ACTIVITY —
Take the listing below and output it exactly, with no images.

INPUT FOR THIS TASK —
---

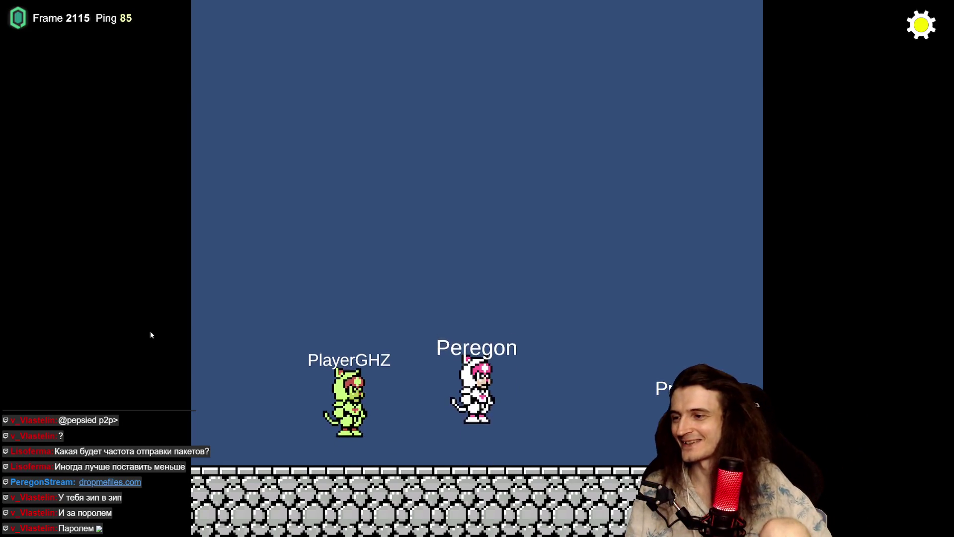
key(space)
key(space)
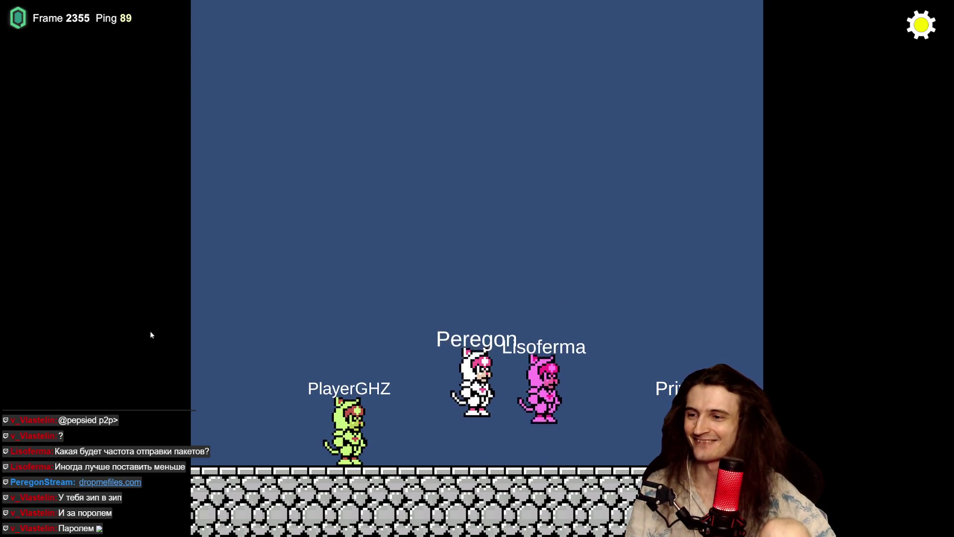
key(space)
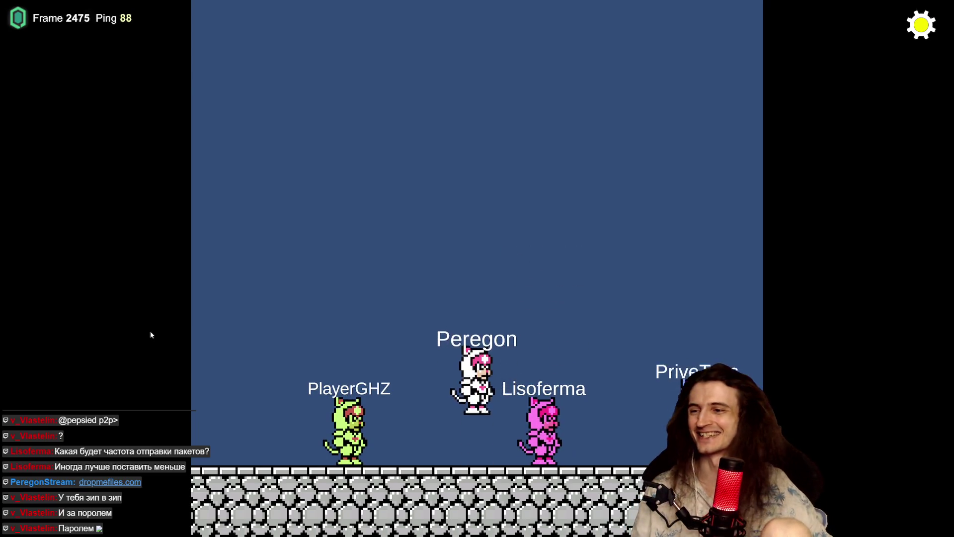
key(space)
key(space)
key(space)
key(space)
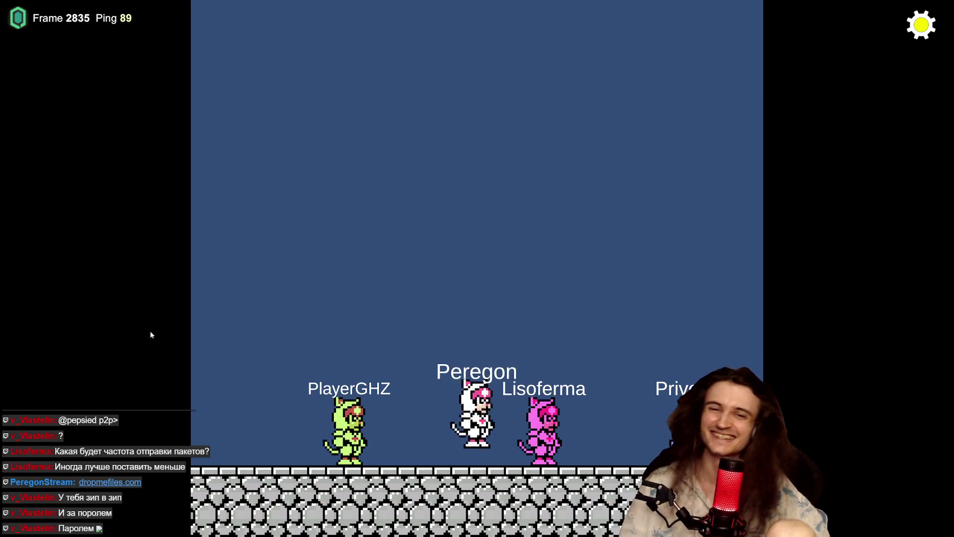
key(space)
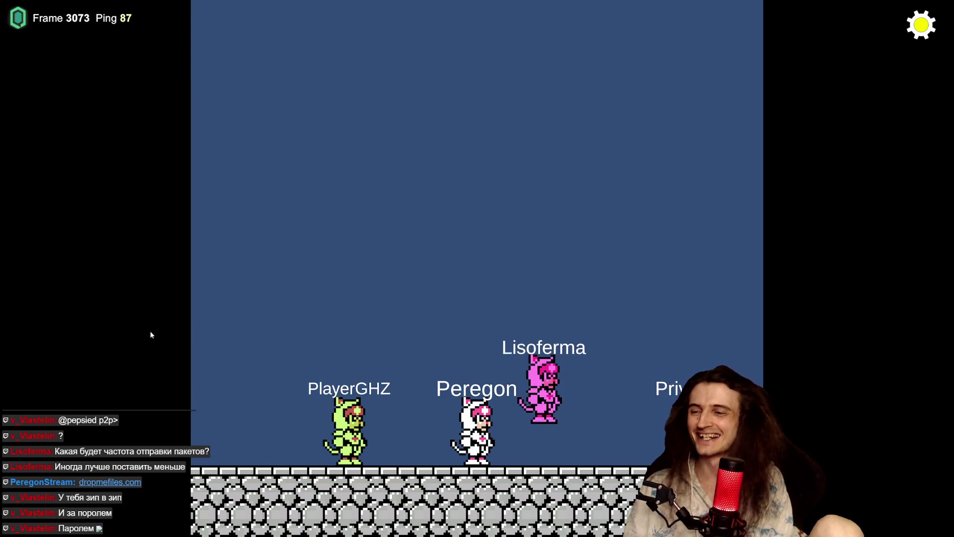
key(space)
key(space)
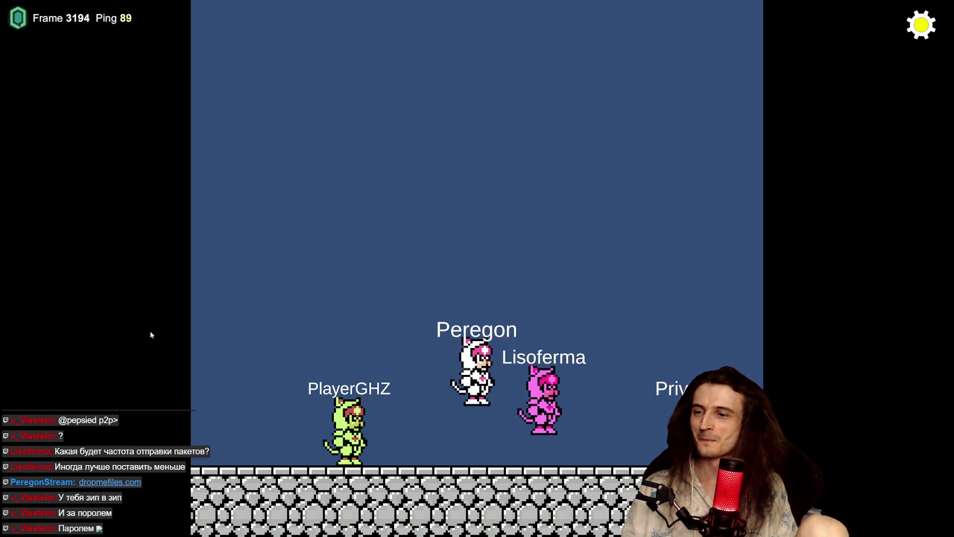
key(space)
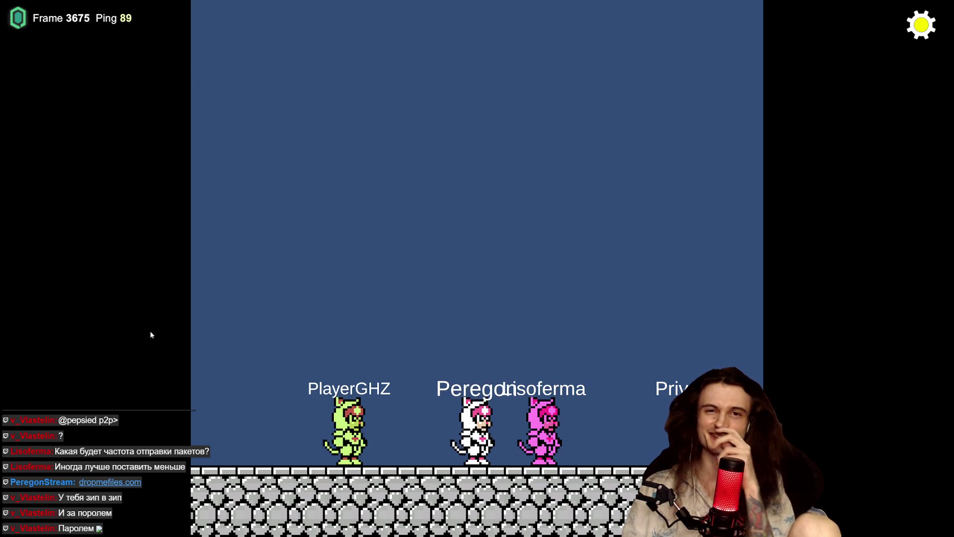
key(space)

---

OUTPUT FOR THIS EXERCISE —
key(space)
key(space)
key(space)
key(space)
key(space)
key(space)
key(space)
key(space)
key(space)
key(space)
key(space)
key(space)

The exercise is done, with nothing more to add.